Prompt 1 →
According to the preprint page, on what date was Version 2 approved?
Prompt 2 →
Summarize the preprint page in two sentences.
Prompt 3 →
Retype the preprint page between "Preprint Article Version" and "2018 (11:54:16 CEST)", inclusive.

Text under study →

Preprint Article Version 1 This version is not peer-reviewed

Proteostatic Signaling & Control of Protein Synthesis

Version 1 : Received: 2 September 2018 / Approved: 3 September 2018 / Online: 3 September 2018 (11:54:16 CEST)
Version 2 : Received: 28 December 2018 / Approved: 31 December 2018 / Online: 31 December 2018 (10:14:16 CET)

How to cite: Keefe, A. Proteostatic Signaling & Control of Protein Synthesis. Preprints 2018, 2018090029 (doi: 10.20944/preprints201809.0029.v1). Keefe, A. Proteostatic Signaling & Control of Protein Synthesis. Preprints 2018, 2018090029 (doi: 10.20944/preprints201809.0029.v1).

(Short-answer chart tasks)
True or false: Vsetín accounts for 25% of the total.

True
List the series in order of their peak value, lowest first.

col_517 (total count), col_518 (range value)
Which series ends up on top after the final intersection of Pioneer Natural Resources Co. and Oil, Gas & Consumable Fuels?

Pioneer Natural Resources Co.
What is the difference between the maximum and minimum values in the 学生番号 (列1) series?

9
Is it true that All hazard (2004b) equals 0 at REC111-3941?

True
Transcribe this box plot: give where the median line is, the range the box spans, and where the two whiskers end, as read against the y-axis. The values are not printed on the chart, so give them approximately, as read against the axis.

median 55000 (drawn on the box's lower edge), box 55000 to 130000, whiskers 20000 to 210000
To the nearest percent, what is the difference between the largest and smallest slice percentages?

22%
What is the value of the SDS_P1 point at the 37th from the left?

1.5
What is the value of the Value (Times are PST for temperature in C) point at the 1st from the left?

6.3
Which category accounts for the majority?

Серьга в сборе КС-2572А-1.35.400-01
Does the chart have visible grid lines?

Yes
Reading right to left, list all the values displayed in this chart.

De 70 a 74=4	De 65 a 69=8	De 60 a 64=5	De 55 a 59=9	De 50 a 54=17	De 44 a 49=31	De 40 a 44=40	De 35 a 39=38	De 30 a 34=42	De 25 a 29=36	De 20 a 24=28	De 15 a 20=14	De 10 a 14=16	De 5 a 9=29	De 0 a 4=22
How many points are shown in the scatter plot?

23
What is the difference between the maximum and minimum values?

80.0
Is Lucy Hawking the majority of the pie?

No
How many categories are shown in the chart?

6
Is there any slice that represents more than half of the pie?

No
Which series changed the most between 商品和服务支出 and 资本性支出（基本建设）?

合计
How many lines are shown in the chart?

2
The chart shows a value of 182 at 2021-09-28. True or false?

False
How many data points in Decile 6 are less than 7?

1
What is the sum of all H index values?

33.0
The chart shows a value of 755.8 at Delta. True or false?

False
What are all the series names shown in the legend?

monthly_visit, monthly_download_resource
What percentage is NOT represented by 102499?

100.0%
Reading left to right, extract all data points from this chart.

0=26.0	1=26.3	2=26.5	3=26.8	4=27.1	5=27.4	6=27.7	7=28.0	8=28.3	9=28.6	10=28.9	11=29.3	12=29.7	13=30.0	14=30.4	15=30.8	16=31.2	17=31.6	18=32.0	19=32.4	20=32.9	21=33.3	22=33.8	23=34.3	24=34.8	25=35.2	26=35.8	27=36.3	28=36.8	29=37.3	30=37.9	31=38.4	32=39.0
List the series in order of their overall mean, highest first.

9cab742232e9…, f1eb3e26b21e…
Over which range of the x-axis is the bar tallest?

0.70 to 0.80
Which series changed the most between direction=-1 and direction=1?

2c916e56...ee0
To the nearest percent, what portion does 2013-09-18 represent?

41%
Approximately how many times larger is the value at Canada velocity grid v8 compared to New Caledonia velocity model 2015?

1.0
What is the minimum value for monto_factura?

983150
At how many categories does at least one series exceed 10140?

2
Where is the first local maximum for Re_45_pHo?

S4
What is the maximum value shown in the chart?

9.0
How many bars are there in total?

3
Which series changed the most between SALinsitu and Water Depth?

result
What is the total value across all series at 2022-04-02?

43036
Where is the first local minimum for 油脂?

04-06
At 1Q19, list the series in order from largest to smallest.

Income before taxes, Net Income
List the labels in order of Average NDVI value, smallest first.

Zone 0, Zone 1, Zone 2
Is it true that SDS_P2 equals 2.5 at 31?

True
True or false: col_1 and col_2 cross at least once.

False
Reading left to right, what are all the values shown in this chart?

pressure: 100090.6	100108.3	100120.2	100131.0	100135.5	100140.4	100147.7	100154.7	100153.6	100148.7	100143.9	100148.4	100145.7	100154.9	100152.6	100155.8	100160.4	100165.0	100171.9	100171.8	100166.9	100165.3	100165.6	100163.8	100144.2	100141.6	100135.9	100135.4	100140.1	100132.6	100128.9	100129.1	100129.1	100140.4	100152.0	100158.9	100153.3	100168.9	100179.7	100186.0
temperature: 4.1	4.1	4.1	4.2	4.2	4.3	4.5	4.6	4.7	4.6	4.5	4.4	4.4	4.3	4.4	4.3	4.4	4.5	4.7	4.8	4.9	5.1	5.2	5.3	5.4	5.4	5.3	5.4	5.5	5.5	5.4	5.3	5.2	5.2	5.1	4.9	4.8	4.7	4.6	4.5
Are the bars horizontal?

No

Exercise solution 1 →
31 December 2018

Exercise solution 2 →
The preprint page lists "Proteostatic Signaling & Control of Protein Synthesis" by A. Keefe as a Version 1 preprint that is not peer-reviewed. Version 1 was received on 2 September 2018 and went online on 3 September 2018, and Version 2 was received on 28 December 2018 and went online on 31 December 2018.

Exercise solution 3 →
Preprint Article Version 1 This version is not peer-reviewed

Proteostatic Signaling & Control of Protein Synthesis

Version 1 : Received: 2 September 2018 / Approved: 3 September 2018 / Online: 3 September 2018 (11:54:16 CEST)